Хребет Абсарока

Верлибр-Кафе
     Примерно такой вид открывался Бротигану из окна его «кабинета», устроенного под крышей амбара на ранчо в Монтане.

––––––––––––––––––––––––––––
     «Эти горы в Монтане бесконечно меняются: минута за минутой, ничего не остается прежним. Так работают солнце, ветер и снег. Так играют облака и тени.
     Я опять смотрю на горы.
     Время нового заката. На этот раз приглушенного. Выходя из дому и направляясь сюда, в комнату, что уселась под крышей красного амбара, а в ней к большому окну с видом на горы, я ждал совсем иного заката».
                Р. Бротиган. «Экспресс Токио-Монтана».


      «Зато амбар у нас был и впрямь огромный. Отец устроил себе наверху кабинет, откуда открывался потрясающий вид на горный хребет Абсарока. Я редко заходила в отцовские кабинеты, разве что на Гири-стрит, и сюда тоже почти не заглядывала. Здесь к нему нужно было сначала подняться по довольно крутой, в несколько маршей лестнице, а комната была небольшая и явно не рассчитана на гостей. В ней помещался только огромный стол красного дерева, где стояла новая электрическая машинка. Попечатать на этой машинке я даже и не пыталась. Мне прекрасно было известно, что, когда он работает, ему лучше не мешать. Потому и редко туда приходила. Если мне вдруг становилось скучно, то я, зная привычку отца часто смотреть в окно, бесхитростно выходила на задний двор, на дорожку между амбаром и домом, и махала рукой. Если он в ответ поднимал руку, то это означало: «Я скоро закончу»».

      «От ветра трава полегла, и было видно амбар и окно кабинета, куда скрывался отец. Потом, спустившись, он всегда говорил, какой был день, хороший или не очень. Однажды я спросила, а какой день хороший. Отец испытующе посмотрел на меня и сказал:
      — Когда восемь страниц. Когда шестнадцать, то еще лучше».

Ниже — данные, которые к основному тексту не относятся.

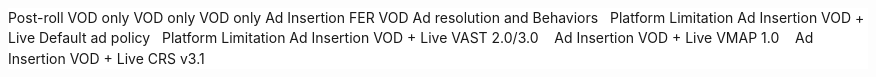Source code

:    <td colname="col3"> Post-roll </td> 
   <td colname="col4" align="center" valign="middle"> VOD only </td> 
   <td colname="col5" align="center" valign="middle"> VOD only </td> 
   <td colname="col7" align="center" valign="middle"> VOD only </td> 
  </tr> 
  <tr> 
   <td colname="col1"> Ad Insertion </td> 
   <td colname="col2"> FER VOD </td> 
   <td colname="col3"> Ad resolution and Behaviors </td> 
   <td colname="col4" align="center" valign="middle"><img href="assets/supported15.png" id="image_50B39029B40249E5B10A055A67FF8009" /> </td> 
   <td colname="col5" align="center" valign="middle"><img href="assets/supported15.png" id="image_B6F965BAA6984F6181B0F79EA372B63B" /> </td> 
   <td colname="col7" align="center" valign="middle"> Platform Limitation </td> 
  </tr> 
  <tr> 
   <td colname="col1"> Ad Insertion </td> 
   <td colname="col2"> VOD + Live </td> 
   <td colname="col3"> Default ad policy </td> 
   <td colname="col4" align="center" valign="middle"><img href="assets/supported15.png" id="image_F2392134D65149C1855547103705D7AA" /> </td> 
   <td colname="col5" align="center" valign="middle"><img href="assets/supported15.png" id="image_08C6BF8CA5DD429EAE36548CBAEA0BE2" /> </td> 
   <td colname="col7" align="center" valign="middle"> Platform Limitation </td> 
  </tr> 
  <tr> 
   <td colname="col1"> Ad Insertion </td> 
   <td colname="col2"> VOD + Live </td> 
   <td colname="col3"> VAST 2.0/3.0 </td> 
   <td colname="col4" align="center" valign="middle"><img href="assets/supported15.png" id="image_3CC1EC05EDE346FAAE410CFE85FBEE9D" /> </td> 
   <td colname="col5" align="center" valign="middle"><img href="assets/supported15.png" id="image_376FEED608D74999B54DAD5DF6E76783" /> </td> 
   <td colname="col7" align="center" valign="middle"><img href="assets/supported15.png" id="image_556C470A74EB4002A84A4CA69A32669E" /> </td> 
  </tr> 
  <tr> 
   <td colname="col1"> Ad Insertion </td> 
   <td colname="col2"> VOD + Live </td> 
   <td colname="col3"> VMAP 1.0 </td> 
   <td colname="col4" align="center" valign="middle"><img href="assets/supported15.png" id="image_BE7ACBA0EB7841158360F6EA9E2B8BB1" /> </td> 
   <td colname="col5" align="center" valign="middle"><img href="assets/supported15.png" id="image_096B55A6D61844FE9818650FBB6F3275" /> </td> 
   <td colname="col7" align="center" valign="middle"><img href="assets/supported15.png" id="image_892698FFA2CA4EE18FBD027A759FE6A0" /> </td> 
  </tr> 
  <tr> 
   <td colname="col1"> Ad Insertion </td> 
   <td colname="col2"> VOD + Live </td> 
   <td colname="col3"> CRS v3.1 </td> 
   <td colname="col4" align="center" valign="middle"><img href="assets/supported15.png" id="image_85561023E50343B98E6E6C2B2074C913" /> </td> 
   <td colname="col5" align="center" valign="middle"><img href="assets/supported15.png" id="image_7A2C776CB9274AF7AD123027B2FA2A55" /> </td> 
   <td colname="col7" align="center" valign="middle"><img href="assets/supported15.png" id="image_D794D76DADE747A9BC839B37E32ECBAD" /> </td> 
  </tr> 
 </tbody> 
</table>

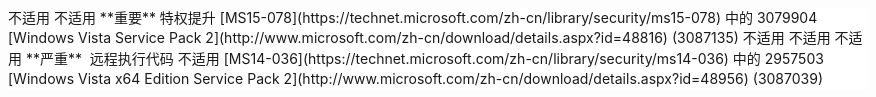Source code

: </td>
<td style="border:1px solid black;">
不适用

</td>
<td style="border:1px solid black;">
不适用

</td>
<td style="border:1px solid black;">
**重要**  
特权提升

</td>
<td style="border:1px solid black;">
[MS15-078](https://technet.microsoft.com/zh-cn/library/security/ms15-078) 中的 3079904

</td>
</tr>
<tr>
<td style="border:1px solid black;">
[Windows Vista Service Pack 2](http://www.microsoft.com/zh-cn/download/details.aspx?id=48816)  
(3087135)

</td>
<td style="border:1px solid black;">
不适用

</td>
<td style="border:1px solid black;">
不适用

</td>
<td style="border:1px solid black;">
不适用

</td>
<td style="border:1px solid black;">
**严重**   
远程执行代码

</td>
<td style="border:1px solid black;">
不适用

</td>
<td style="border:1px solid black;">
[MS14-036](https://technet.microsoft.com/zh-cn/library/security/ms14-036) 中的 2957503

</td>
</tr>
<tr>
<td style="border:1px solid black;">
[Windows Vista x64 Edition Service Pack 2](http://www.microsoft.com/zh-cn/download/details.aspx?id=48956)  
(3087039)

      «Ранчо мы незадолго до этого продали, новый владелец – очень приятный на вид человек – въехать еще не успел, но в тот день действительно был там, и все мне отпер, и разрешил войти. На стене в кухне еще видны были следы пуль, выпущенных когда-то во время хмельной пирушки. На другой стене, противоположной, где отец отмечал мой рост, остались карандашные черточки. До дырок от пуль я здесь так и не доросла. Потом я пошла в амбар и, одолев несколько лестничных маршей, поднялась на самый верх, в кабинет, где еще оставались те же светло-зеленые стены. В окне, засиженном мухами, по-прежнему открывался захватывавший дух вид на хребет Абсарока. Этого кабинета я никогда не любила и потому пробыла там недолго. Потом, когда приятный на вид человек, заперев все замки, уехал, я села перед амбаром на верхнюю ступеньку возле запертой двери и заплакала. Впервые я плакала по отцу, не обвиняя себя».

     «Последнюю книгу, которую отец подарил мне за несколько лет до трагедии, он надписал так: «Ианте от автора, с любовью, огромной, как эти горы». В полной мере понять смысл этой фразы я смогла, лишь когда набралась храбрости, чтобы вернуться, заново ощутила то чувство, которое возникает при виде гор, и тогда наконец всем сердцем приняла слова отца».
                Ианте Бротиган. «Смерть не заразна».